● **What is being asked**: Once you reach the line containing "right ankle: (735, 491, 10)" in the data below, restate each line word for word up to and including the one containing "right ankle: (1147, 555, -14)".

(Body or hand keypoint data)

◆ ◆ ◆

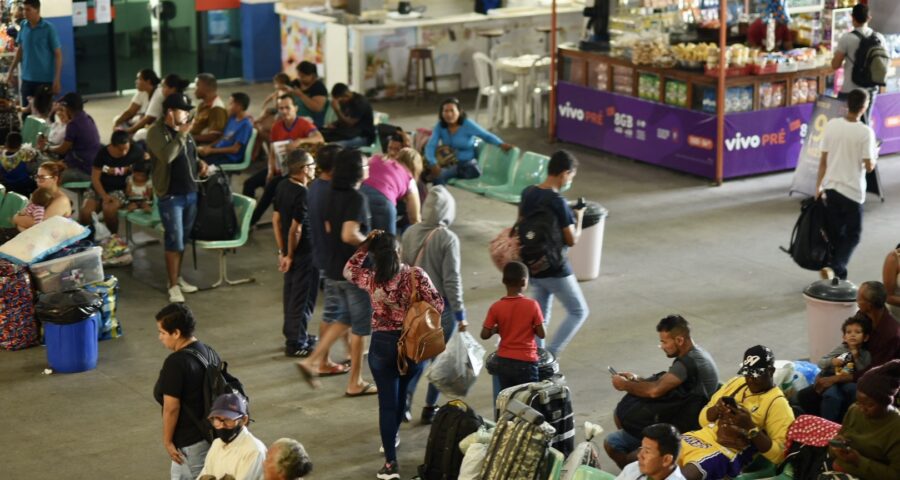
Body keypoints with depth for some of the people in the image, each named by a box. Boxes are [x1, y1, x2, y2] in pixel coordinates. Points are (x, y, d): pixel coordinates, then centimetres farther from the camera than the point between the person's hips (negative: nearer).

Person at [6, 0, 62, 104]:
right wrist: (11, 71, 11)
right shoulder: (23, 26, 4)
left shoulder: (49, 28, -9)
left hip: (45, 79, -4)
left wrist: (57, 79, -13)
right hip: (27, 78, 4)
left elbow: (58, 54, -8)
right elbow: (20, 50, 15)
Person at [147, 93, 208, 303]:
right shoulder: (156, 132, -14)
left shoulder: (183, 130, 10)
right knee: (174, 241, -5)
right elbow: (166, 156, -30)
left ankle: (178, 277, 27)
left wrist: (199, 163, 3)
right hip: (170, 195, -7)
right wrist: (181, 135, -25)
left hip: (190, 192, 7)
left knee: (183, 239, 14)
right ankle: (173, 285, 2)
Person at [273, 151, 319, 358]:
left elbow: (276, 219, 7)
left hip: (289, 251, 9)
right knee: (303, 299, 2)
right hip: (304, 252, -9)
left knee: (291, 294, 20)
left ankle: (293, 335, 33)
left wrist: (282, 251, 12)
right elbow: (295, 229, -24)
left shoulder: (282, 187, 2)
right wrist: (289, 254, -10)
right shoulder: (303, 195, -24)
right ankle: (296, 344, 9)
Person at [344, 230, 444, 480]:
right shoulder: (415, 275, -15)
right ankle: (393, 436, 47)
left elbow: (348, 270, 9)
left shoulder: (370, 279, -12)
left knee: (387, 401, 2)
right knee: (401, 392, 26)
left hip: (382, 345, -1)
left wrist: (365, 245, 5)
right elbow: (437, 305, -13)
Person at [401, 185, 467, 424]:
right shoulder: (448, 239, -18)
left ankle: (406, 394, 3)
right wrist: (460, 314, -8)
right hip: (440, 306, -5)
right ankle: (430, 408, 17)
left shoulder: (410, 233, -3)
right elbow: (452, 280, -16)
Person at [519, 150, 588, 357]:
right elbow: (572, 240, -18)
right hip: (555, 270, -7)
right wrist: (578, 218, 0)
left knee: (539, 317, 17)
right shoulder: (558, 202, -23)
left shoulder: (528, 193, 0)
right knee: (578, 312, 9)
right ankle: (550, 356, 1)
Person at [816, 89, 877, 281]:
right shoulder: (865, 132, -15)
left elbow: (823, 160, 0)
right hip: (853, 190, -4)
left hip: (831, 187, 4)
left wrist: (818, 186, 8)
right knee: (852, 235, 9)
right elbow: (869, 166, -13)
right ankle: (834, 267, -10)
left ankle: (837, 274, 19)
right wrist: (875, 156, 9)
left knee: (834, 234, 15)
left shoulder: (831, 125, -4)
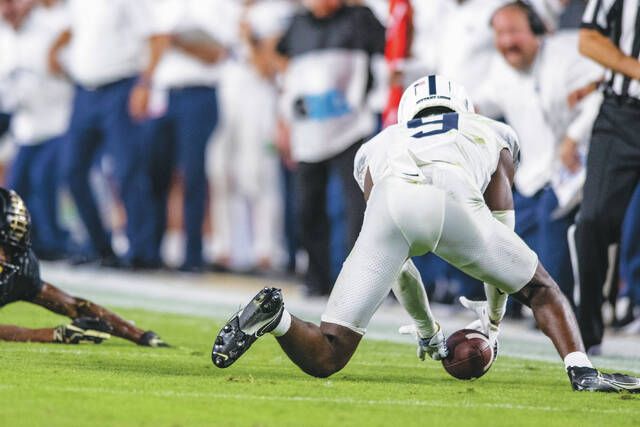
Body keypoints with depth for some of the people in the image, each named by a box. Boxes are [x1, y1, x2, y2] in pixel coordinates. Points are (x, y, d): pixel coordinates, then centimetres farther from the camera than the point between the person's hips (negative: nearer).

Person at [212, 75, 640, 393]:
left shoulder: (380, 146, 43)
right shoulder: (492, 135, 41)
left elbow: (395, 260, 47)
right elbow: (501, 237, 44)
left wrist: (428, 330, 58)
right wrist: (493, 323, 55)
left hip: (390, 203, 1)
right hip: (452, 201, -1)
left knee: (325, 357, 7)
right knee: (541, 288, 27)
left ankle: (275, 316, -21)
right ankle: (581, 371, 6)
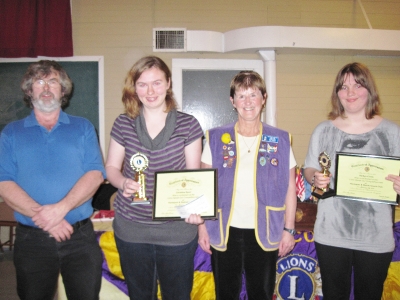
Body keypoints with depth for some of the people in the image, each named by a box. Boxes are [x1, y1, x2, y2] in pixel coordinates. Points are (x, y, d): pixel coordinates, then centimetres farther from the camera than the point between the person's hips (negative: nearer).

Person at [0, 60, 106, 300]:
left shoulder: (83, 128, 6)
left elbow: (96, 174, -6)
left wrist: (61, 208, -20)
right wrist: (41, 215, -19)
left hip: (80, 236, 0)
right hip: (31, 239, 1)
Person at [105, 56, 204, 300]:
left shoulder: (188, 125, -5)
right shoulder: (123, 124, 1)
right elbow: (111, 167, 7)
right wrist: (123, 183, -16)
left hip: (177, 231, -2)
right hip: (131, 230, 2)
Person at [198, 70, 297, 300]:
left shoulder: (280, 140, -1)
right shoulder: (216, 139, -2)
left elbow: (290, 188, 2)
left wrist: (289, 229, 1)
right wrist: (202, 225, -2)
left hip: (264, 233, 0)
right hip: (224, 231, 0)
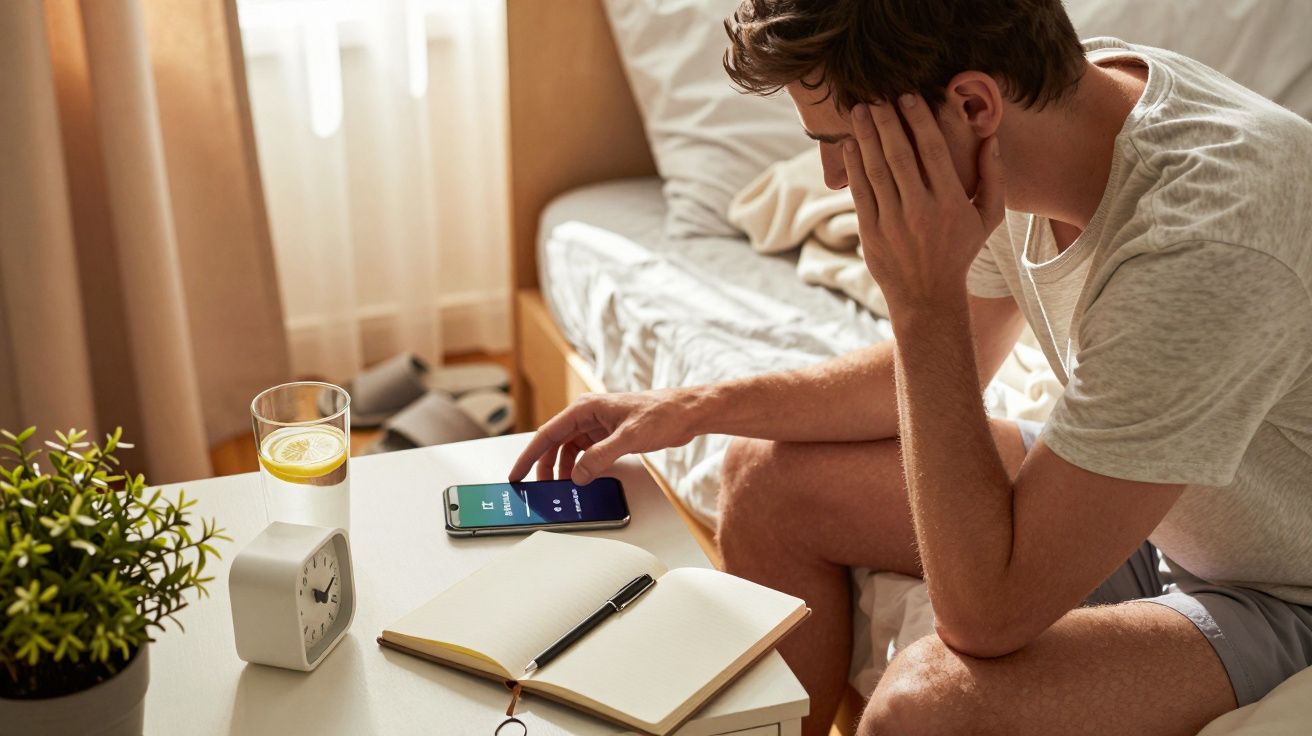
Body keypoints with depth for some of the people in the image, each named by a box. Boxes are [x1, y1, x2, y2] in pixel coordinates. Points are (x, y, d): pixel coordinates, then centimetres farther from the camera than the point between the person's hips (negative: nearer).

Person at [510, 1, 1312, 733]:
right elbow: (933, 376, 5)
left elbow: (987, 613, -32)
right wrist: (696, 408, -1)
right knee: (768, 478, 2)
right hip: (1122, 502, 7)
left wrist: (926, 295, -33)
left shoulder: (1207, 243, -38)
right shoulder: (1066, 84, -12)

◆ ◆ ◆

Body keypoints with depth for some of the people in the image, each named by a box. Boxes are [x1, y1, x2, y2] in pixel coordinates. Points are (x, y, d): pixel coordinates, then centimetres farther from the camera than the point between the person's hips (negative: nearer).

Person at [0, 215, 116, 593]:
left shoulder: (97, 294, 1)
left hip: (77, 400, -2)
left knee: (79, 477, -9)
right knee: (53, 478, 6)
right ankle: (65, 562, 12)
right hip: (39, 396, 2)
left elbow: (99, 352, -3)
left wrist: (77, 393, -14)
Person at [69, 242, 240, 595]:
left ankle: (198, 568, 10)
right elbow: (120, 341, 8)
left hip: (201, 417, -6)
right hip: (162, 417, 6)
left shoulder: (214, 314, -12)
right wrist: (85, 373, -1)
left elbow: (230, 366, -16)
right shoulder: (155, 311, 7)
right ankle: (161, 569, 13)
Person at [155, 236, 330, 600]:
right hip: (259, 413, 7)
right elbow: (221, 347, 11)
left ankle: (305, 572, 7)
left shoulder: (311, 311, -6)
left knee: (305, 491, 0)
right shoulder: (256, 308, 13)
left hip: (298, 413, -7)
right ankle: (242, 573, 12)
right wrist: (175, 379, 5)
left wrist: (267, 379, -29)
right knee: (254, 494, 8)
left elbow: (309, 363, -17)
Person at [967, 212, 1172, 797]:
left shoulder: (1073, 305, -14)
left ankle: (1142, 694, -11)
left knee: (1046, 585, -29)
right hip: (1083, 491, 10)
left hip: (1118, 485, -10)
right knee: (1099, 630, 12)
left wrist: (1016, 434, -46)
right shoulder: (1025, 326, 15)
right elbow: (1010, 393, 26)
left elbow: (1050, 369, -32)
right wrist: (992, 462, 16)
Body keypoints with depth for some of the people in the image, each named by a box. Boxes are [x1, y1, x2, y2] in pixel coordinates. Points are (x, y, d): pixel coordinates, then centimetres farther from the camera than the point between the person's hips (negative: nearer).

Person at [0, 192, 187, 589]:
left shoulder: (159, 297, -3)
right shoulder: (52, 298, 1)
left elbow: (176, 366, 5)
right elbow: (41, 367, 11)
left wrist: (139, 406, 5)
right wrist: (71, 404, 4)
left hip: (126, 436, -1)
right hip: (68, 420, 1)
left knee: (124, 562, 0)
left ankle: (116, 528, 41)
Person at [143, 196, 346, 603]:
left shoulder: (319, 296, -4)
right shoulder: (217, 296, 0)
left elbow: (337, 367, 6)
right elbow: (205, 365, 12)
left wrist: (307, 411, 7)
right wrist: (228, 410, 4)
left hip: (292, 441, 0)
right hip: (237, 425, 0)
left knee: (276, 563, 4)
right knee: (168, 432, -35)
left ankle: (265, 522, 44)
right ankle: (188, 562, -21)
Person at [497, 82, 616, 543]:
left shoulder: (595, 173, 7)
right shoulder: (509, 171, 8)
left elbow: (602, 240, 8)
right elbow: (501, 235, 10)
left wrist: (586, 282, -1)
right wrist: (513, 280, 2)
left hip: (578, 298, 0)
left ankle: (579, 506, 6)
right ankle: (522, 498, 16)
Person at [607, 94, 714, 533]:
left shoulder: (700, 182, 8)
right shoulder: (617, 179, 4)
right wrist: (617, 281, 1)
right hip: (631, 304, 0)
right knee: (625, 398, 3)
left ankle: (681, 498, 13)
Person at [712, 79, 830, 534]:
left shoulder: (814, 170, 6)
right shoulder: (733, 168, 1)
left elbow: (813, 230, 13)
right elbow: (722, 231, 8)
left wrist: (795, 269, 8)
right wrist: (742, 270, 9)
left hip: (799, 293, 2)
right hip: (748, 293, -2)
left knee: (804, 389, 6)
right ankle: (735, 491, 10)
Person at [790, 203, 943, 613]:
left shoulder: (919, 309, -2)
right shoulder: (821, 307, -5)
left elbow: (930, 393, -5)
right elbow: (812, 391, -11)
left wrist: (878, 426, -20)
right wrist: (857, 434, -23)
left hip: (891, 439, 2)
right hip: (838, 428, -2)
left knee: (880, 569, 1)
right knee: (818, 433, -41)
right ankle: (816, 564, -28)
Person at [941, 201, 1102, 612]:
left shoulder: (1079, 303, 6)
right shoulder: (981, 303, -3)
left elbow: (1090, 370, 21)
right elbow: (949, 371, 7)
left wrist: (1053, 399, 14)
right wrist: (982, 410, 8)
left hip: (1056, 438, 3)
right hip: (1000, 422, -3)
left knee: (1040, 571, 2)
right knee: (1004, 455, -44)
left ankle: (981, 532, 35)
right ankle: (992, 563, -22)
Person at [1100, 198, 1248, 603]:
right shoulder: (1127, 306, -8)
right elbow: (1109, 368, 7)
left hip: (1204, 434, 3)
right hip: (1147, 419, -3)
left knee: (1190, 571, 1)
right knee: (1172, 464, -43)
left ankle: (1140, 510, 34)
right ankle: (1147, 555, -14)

◆ ◆ ◆

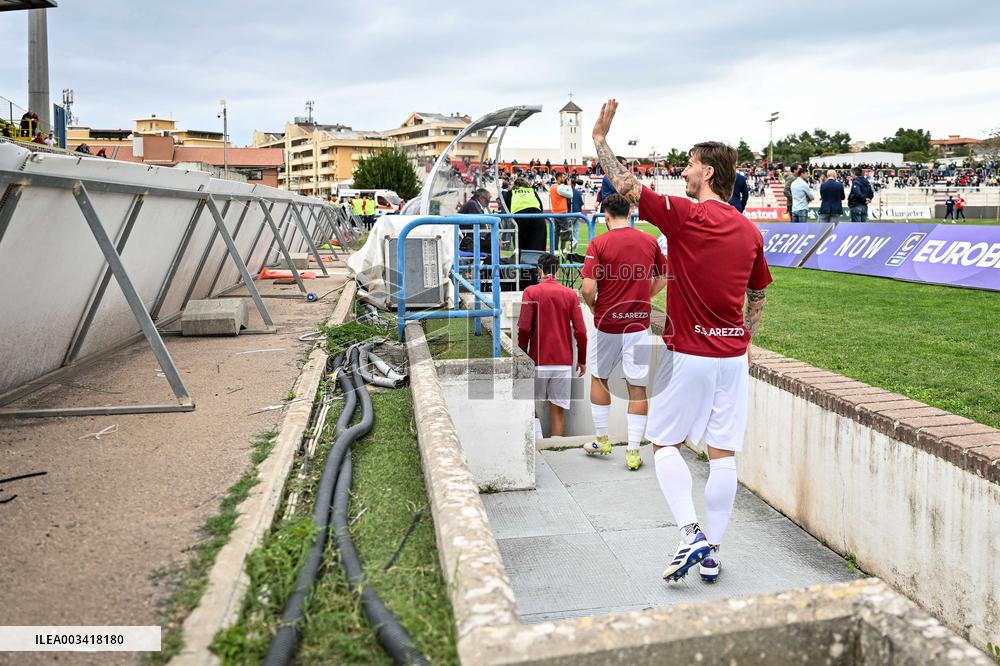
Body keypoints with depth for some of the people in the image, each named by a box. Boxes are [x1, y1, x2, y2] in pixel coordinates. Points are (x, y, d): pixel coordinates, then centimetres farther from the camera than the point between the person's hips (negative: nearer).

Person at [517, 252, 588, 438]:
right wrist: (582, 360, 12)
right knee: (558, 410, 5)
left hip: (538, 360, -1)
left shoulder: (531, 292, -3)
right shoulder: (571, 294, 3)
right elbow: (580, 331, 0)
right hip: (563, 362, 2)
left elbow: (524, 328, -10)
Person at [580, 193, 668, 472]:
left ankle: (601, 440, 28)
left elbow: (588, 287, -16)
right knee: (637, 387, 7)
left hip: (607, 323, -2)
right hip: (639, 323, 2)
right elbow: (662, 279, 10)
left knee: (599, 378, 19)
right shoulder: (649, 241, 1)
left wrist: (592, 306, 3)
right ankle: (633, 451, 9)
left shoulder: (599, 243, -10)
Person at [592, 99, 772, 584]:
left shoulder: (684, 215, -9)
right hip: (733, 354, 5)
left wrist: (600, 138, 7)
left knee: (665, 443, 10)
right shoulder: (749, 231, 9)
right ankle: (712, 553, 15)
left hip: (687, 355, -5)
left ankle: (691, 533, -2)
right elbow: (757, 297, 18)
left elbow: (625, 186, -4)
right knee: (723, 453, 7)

◆ ◆ ◆

● **Written solution**:
right ankle: (735, 491, 10)
Person at [790, 203, 943, 613]:
left shoulder: (919, 309, -2)
right shoulder: (821, 307, -5)
left elbow: (930, 393, -5)
right elbow: (812, 391, -11)
left wrist: (878, 426, -20)
right wrist: (857, 434, -23)
left hip: (891, 439, 2)
right hip: (838, 428, -2)
left knee: (880, 569, 1)
right knee: (818, 433, -41)
right ankle: (816, 564, -28)
Person at [941, 201, 1102, 612]:
left shoulder: (1079, 303, 6)
right shoulder: (981, 303, -3)
left elbow: (1090, 370, 21)
right elbow: (949, 371, 7)
left wrist: (1053, 399, 14)
right wrist: (982, 410, 8)
left hip: (1056, 438, 3)
right hip: (1000, 422, -3)
left knee: (1040, 571, 2)
right knee: (1004, 455, -44)
left ankle: (981, 532, 35)
right ankle: (992, 563, -22)
Person at [1100, 198, 1248, 603]:
right shoulder: (1127, 306, -8)
right elbow: (1109, 368, 7)
left hip: (1204, 434, 3)
right hip: (1147, 419, -3)
left knee: (1190, 571, 1)
right knee: (1172, 464, -43)
left ankle: (1140, 510, 34)
right ankle: (1147, 555, -14)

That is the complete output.